Black Widow's connection to Hawkeye on Disney Plus was a surprise to nearly everyone involved

The Black Widow team didn't know they were setting up Hawkeye, and the Hawkeye team didn't know they get set up by Black Widow

Black Widow's connection to Hawkeye on Disney Plus was a surprise to nearly everyone involved
Black Widow Photo: Marvel Studios

From the outside, Marvel Studios movies seem like they’re part of a tightly calibrated machine where every piece is working in concert with every other piece, which is why it feels so strange when something happens that doesn’t seem right—like Bruce Banner’s inexplicably non-Hulk appearance in the Shang-Chi stinger. Apparently, though, the Marvel Studios machine is much more slapped-together than we’d think, at least if a recent revelation about the Black Widow stinger is anything to go by.

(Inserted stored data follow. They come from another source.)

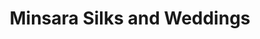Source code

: ---
title: "Minsara Silks and Weddings"
url: /kozhikode/minsara-silks-and-weddings/
shop: clothes
---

For those who missed it: Black Widow ends with Florence Pugh’s Yelena Belova mourning the death of her (sort of) sister Natasha (as seen in Avengers: Endgame), at which point Julia Louis-Dreyfus’ still-mysterious character shows up and, basically, tells her that Clint Barton murdered the Black Widow. (We talked about it and its implications for the wider MCU at the time.) It was a pretty obvious tease for the then-upcoming Hawkeye show, which made good on it last week when Yelena showed up and tried to kill Hawkeye.

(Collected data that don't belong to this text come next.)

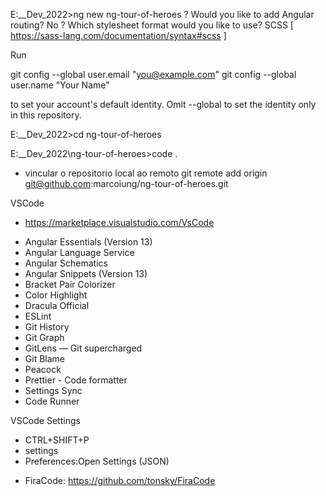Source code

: E:\__Dev\_2022>ng new ng-tour-of-heroes
? Would you like to add Angular routing? No
? Which stylesheet format would you like to use? SCSS   [ https://sass-lang.com/documentation/syntax#scss
 ]

 Run

  git config --global user.email "you@example.com"
  git config --global user.name "Your Name"


to set your account's default identity.
Omit --global to set the identity only in this repository.


E:\__Dev\_2022>cd ng-tour-of-heroes

E:\__Dev\_2022\ng-tour-of-heroes>code .

* vincular o repositorio local ao remoto
git remote add origin git@github.com:marcoiung/ng-tour-of-heroes.git



VSCode 
- https://marketplace.visualstudio.com/VsCode

* Angular Essentials (Version 13)
* Angular Language Service
* Angular Schematics
* Angular Snippets (Version 13)
* Bracket Pair Colorizer
* Color Highlight
* Dracula Official
* ESLint
* Git History
* Git Graph
* GitLens — Git supercharged
* Git Blame
* Peacock
* Prettier - Code formatter
* Settings Sync
* Code Runner


VSCode Settings
* CTRL+SHIFT+P 
* settings
* Preferences:Open Settings (JSON)
- FiraCode: https://github.com/tonsky/FiraCode





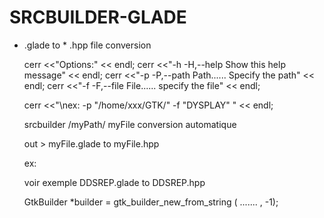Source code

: # SRCBUILDER-GLADE
* .glade to * .hpp file conversion



	cerr <<"Options:" << endl;
	cerr <<"-h -H,--help                        Show this help message" << endl;
	cerr <<"-p -P,--path           Path......   Specify the path" << endl;
	cerr <<"-f -F,--file           File......   specify the file" << endl; 
	
	cerr <<"\nex: -p \"/home/xxx/GTK/\"  -f \"DYSPLAY\" " << endl;







	srcbuilder   /myPath/   myFile  conversion automatique

	out > myFile.glade to myFile.hpp

	ex:
	<?xml version="1.0" encoding="UTF-8"?>
	
	voir exemple DDSREP.glade  to DDSREP.hpp

	GtkBuilder *builder = gtk_builder_new_from_string (
.......
,
-1);

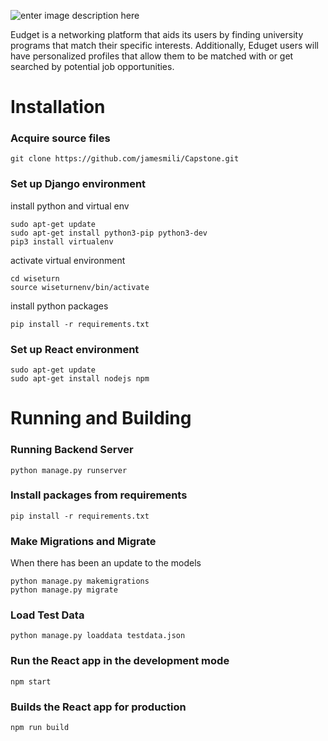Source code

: ![enter image description here](https://i.imgur.com/JXxPX4k.png)

Eudget is a networking platform that aids its users by finding university programs that match their specific interests. Additionally, Eduget users will have personalized profiles that allow them to be matched with or get searched by potential job opportunities.

# Installation
### Acquire source files

    git clone https://github.com/jamesmili/Capstone.git

### Set up Django environment
install python and virtual env

    sudo apt-get update
    sudo apt-get install python3-pip python3-dev
    pip3 install virtualenv

activate virtual environment

    cd wiseturn
    source wiseturnenv/bin/activate

install python packages

    pip install -r requirements.txt

### Set up React environment

    sudo apt-get update
    sudo apt-get install nodejs npm


# Running and Building

### Running Backend Server

	python manage.py runserver

### Install packages from requirements

	pip install -r requirements.txt

### Make Migrations and Migrate
When there has been an update to the models

	python manage.py makemigrations
	python manage.py migrate

### Load Test Data

	python manage.py loaddata testdata.json

### Run the React app in the development mode

    npm start

### Builds the React app for production
	npm run build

Standard MCU stuff, with one thing setting up another thing and all of the pieces falling into place, right? Well, no. According to The Hollywood Reporter, getting Yelena into Hawkeye was head writer Jonathan Igla’s idea, and after he “lobbied” for it with Marvel Studios boss Kevin Feige, he was told that Black Widow would end with a tease for Yelena going after Clint on Hawkeye… but he wasn’t allowed to tell anyone else working on Hawkeye.

Meanwhile, unbeknownst to anyone else at the time, Feige went to Black Widow screenwriter Eric Pearson and told him that the movie should end with a post-credits scene where Julia Louis-Dreyfus tells Yelena to go after Hawkeye. When Pearson asked why, he says Marvel told him “don’t worry about it.” He also talked to THR later and said he felt “super guilty” that some other writer was now going to have to come along later and deal with a thing that he had set up in his movie, but we now know that he was the one dealing with a thing that Igla had set up for Hawkeye.

This is all probably happening on a pretty long timeline, with these projects all taking a while and COVID having knocked Marvel’s schedule around anyway, but it sounds like Marvel came up with a plan and then retroactively went back to set up that plan rather than actually setting things up naturally—or, as Pearson feared, throwing out twists and then leaving future writers to solve them.

It doesn’t seem like a bad system, and things obviously always tend to work out for Marvel, but it might make you wonder what the hell the studio was planning to do with Black Widow if not actively tease whatever Yelena’s next story was going to be. And if future stories are dictating what happens in previous stories, how much of a plan can there even be? Maybe Marvel Studios isn’t a machine at all, but a group of people all trying to make it seem like one?

It’s hard to say, since someone being told “don’t worry about it” when they ask why they have to include a specific scene in their movie is a big vote in favor it being a machine. Hopefully the Hawkeye team at least know why their show seems to be working so hard to set up the return of that big villain.